NEW YORK: Estée Lauder, the beauty company, has successfully engaged consumers by using “micro-storytelling” to advance a range of narratives in support of its brands.

Tricia Nichols, Estée Lauder’s vp/global consumer marketing and engagement, discussed this approach at the 2018 CommerceNext conference.

“We have come up with a term called ‘micro-storytelling,’” she said. (For more, read WARC’s in-depth report: Estée Lauder embraces “micro-storytelling” to deepen consumer connections.)

Such a strategy differs from traditional models by not relying on one big idea at a time. “It’s smaller, more frequent narratives that will deepen connections and create bonds with people,” said Nichols.

In promoting Estée Lauder’s Advanced Night Repair Concentrate Matrix, for example, it explored the notion that the eyes experience thousands of “micro-moments” each day – as shown by an illustration of blinking, squinting, eye-rolling, and so on.

Elaborating on this proposition was a 360-degree online video that drew on the insight that the eye blinks 10,000 times a day. This number was translated into steps, and involved a five-mile walk through San Francisco.

And this approach, for Nichols, embodies a key component of micro-storytelling: namely, leaving room for communications feeding into a wide range of subjects, rather than pursuing a rigid, inflexible emphasis on a single topic or theme.

“Most brands may have one thematic story, one message, that they're telling over and over and over, and maybe in different ways,” Nichols said.

“You're not going to get somebody to bond to you because you just told them one story, one time. And, often, brands will have that one story they stick to.

“But micro-storytelling means that I may tell a story about science, and love of science for skincare. I may tell a story about how to [use a product]. ... Or I may tell a story about something else entirely.”

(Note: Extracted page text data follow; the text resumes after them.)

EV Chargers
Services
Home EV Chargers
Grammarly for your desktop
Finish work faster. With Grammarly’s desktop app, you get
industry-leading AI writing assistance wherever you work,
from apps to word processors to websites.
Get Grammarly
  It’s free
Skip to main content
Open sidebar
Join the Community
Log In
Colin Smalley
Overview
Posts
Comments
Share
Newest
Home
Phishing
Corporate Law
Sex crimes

Reflecting further on Estée Lauder’s micro-storytelling formula, Nichols argued that each stream represents a “doorway” that gives the consumer a route to connecting with a brand.

“Share meaningful narratives through micro-stories … These are little doors that you can leave open for people to walk through that may not already be walking into your brand,” she added.

“You may not walk through the bigger doorway that says, ‘Hey we have this, this is what’s it about, and we want you to use it.’ But you may walk through one of those other doorways that I've left open.”